原文摘录:
一些题外话:这篇博客源自于实际的项目经历,项目中我负责对各类模型在Qt系统上的部署,从Libtorch到Pytorch再到TensorFlow的模型部署,都浅浅走了一遍,不透彻但能跑通了。
整体介绍:以TensorFlow训练DenseNet121分类CIFAR10的应用场景为例,讲模型在C++环境下的TensorRT加速部署。
名称 | 版本号 |
---|---|
TensorRT | TensorRT-7.2.3.4.Windows10.x86_64.cuda-11.1.cudnn8.1 |
tensorflow-gpu | 2.9.1 |
C++ Compiler | MSVC/14.29.30133 |
CUDA | 11.1 |
cuDNN | 8.4.1 |
libtorch | libtorch-1.8.2+cu111 |
pytorch | torch1.12.0+cu113 |
tf2onnx | 1.11.1 |
opencv | opencv-3.4.13 |
keras | 2.9.0 |
h5py | 3.9.0 |
Windows | Windows 10 家庭中文版 19044.1889 |
OpenCV | 3.4.13 |
模型部署整体的流程如下图所示:
[外链图片转存失败,源站可能有防盗链机制,建议将图片保存下来直接上传(img-lc6navg7-1661434427234)(博客.assets/onnx-workflow.png)]
可以参考链接:使用 TensorFlow、ONNX 和 TensorRT 加速深度学习推理
参考这篇博客,训练一个基于keras.application中的DenseNet网络的、处理Cifar10的模型,保存为.hdf5
格式。
我们在经典的DenNet121网络前加了resize层,使得网络能接收CIFAR10数据集中32x32x3
的数据。代码如下:
import matplotlib.pyplot as plt
import tensorflow as tf
import numpy as np
import keras as K
from keras import datasets, layers, models
def preprocess_data(X, Y):
"""pre-processes the data"""
X_p = X_p = K.applications.densenet.preprocess_input(X)
"""one hot encode target values"""
Y_p = K.utils.to_categorical(Y, 10)
return X_p, Y_p
"""load dataset"""
(trainX, trainy), (testX, testy) = K.datasets.cifar10.load_data()
x_train, y_train = preprocess_data(trainX, trainy)
x_test, y_test = preprocess_data(testX, testy)
""" USE DenseNet121"""
OldModel = K.applications.DenseNet121(include_top=False,input_tensor=None,weights='imagenet')
for layer in OldModel.layers[:149]:
layer.trainable = False
for layer in OldModel.layers[149:]:
layer.trainable = True
model = K.models.Sequential()

记录数据:
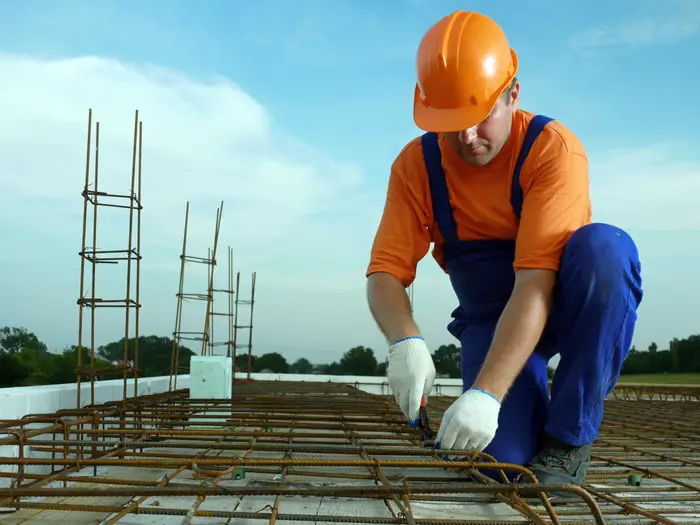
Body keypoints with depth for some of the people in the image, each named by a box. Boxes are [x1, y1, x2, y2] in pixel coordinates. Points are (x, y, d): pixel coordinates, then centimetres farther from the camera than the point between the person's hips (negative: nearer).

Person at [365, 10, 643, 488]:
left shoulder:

任务要求:
请根据上方原文摘录回答下列问题,答案按相同编号逐行写出。
1. 文中列出的CUDA版本号是多少?
2. 为让网络能接收CIFAR10数据集中32x32x3的数据,文中在网络前加了什么层?
3. 训练好的模型保存为什么格式?

作答区:
1. 11.1
2. resize层
3. .hdf5格式